The A22 was conceived as an evolution of the A21 rather than a clean-sheet redesign, with the most significant mechanical change being a switch from pullrod to pushrod front suspension. In most other respects the two cars were nearly identical. However, the technical direction of the project was complicated by an engine change. When Renault announced its return to Formula One for 2001 and acquired Supertec, Arrows found itself facing the prospect of purchasing expensive customer engines. Tom Walkinshaw instead secured a deal with Asiatech, a private venture built around the development of the Peugeot V10 engine that the Prost team had used in 2000. The deal was attractive on cost grounds, and technical director Mike Coughlan believed the engine's characteristics could suit the Arrows chassis. Initial testing began in August 2000. In practice, however, the Asiatech unit proved less powerful than the Supertec it replaced and suffered from reliability problems. The car struggled significantly during its initial shakedown, barely completing a lap.

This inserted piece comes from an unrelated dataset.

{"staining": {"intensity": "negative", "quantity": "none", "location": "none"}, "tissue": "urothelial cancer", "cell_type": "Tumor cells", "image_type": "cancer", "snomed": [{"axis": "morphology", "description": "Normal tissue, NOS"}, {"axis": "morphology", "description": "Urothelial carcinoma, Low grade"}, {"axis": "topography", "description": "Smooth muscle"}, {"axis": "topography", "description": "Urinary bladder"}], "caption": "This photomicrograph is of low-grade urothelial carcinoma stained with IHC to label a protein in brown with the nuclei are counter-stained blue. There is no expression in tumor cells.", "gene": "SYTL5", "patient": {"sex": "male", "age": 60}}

Faced with a power deficit, the team adopted an aggressive low-fuel strategy to maximise the A22's speed in the early laps of each race. The light fuel loads gave the car a performance advantage in qualifying and in race openings, particularly for Verstappen, whose race pace significantly outpaced that of Bernoldi despite the latter generally out-qualifying him.

At the Malaysian Grand Prix, racing in wet conditions, Verstappen ran as high as second at one point before dropping out of the points after a fuel stop in the closing stages. Other flashes of promise appeared during the season, but results were scarce. Verstappen's sole points finish came at the Austrian Grand Prix, where he scored a single championship point.

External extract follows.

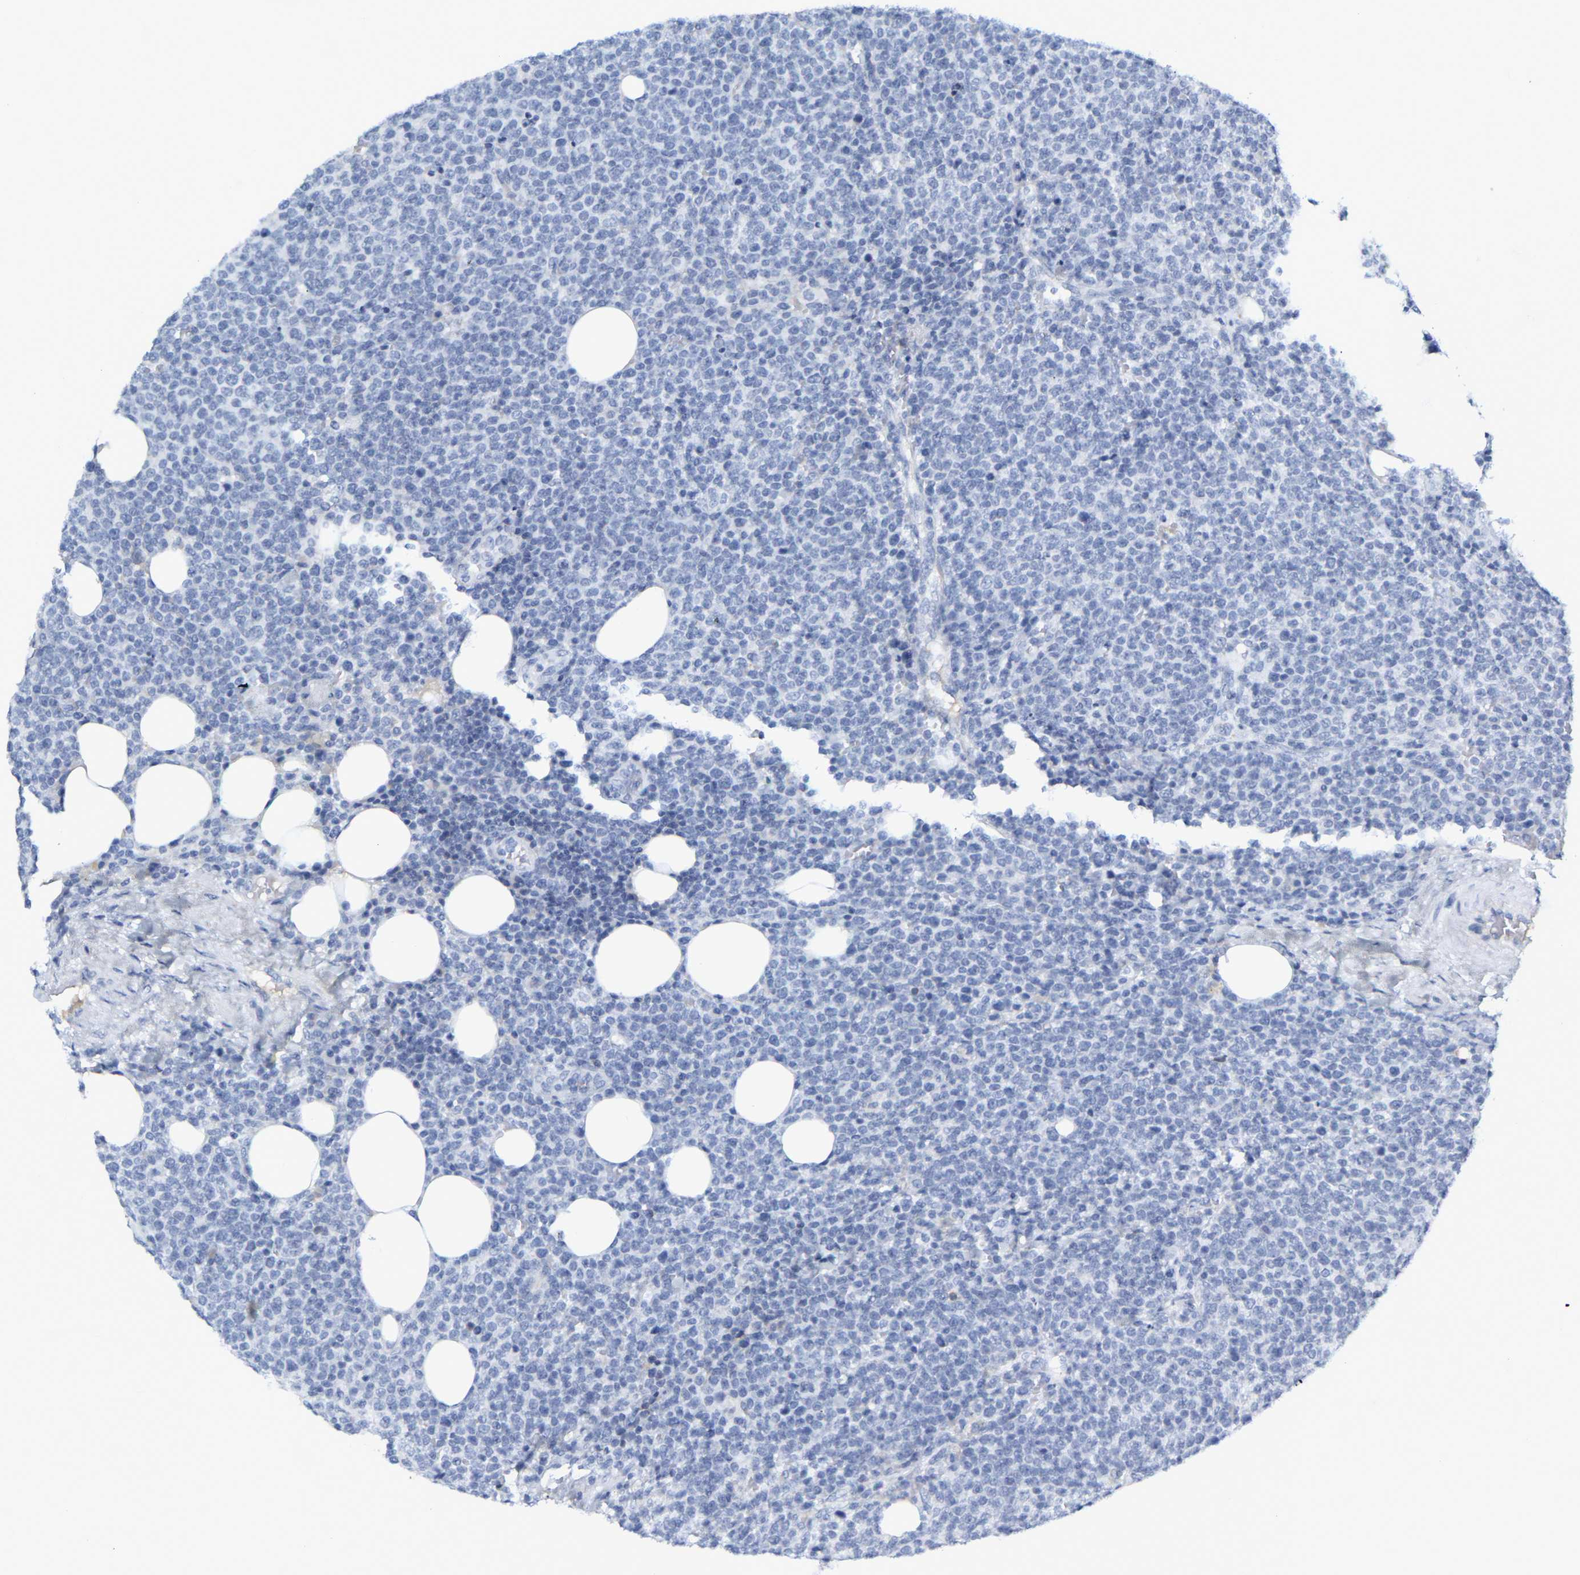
{"staining": {"intensity": "negative", "quantity": "none", "location": "none"}, "tissue": "lymphoma", "cell_type": "Tumor cells", "image_type": "cancer", "snomed": [{"axis": "morphology", "description": "Malignant lymphoma, non-Hodgkin's type, High grade"}, {"axis": "topography", "description": "Lymph node"}], "caption": "Tumor cells show no significant staining in lymphoma.", "gene": "GNAS", "patient": {"sex": "male", "age": 61}}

The Monaco Grand Prix brought the team unwanted attention when Bernoldi held up David Coulthard's leading McLaren for nearly 40 laps using aggressive defensive driving. Coulthard publicly criticised both Bernoldi and Arrows after the race. Separately, Verstappen attracted a fifteen-thousand-dollar fine for an incident at Interlagos in which he collided with Juan Pablo Montoya's Williams while the Colombian was leading the race.

An elevated front wing design tried during practice at Monaco was immediately banned by the FIA on safety grounds before it could be raced.

As the season progressed, a limited testing budget and constrained finances began to take their toll. Both drivers fell further towards the back of the field in the second half of the year. Orange continued as title sponsor, but Eurobet withdrew mid-season after significant losses, and Paul Stoddart transferred his European Aviation logistical support to Minardi after purchasing that team. Bernoldi's Red Bull backing partially offset these losses.

The team finished tenth in the Constructors' Championship with a single point.

Despite the difficult season, Arrows secured a supply of customer Cosworth engines for 2002 as Tom Walkinshaw looked to stabilise the team's technical programme. One A22 chassis was later used in BOSS GP, driven by Bernd Herndlhofer, extending the car's competitive life beyond its Formula One career.

The A22 illustrates a recurring theme in Arrows' history: a promising chassis undermined by factors beyond its designers' control. The decision to switch engine suppliers for the second consecutive year, driven by financial necessity rather than technical ambition, squandered much of the progress the A21 had represented. The car's low-fuel strategy highlighted the team's ingenuity under constraint, but could not compensate for a fundamental power disadvantage against better-funded rivals.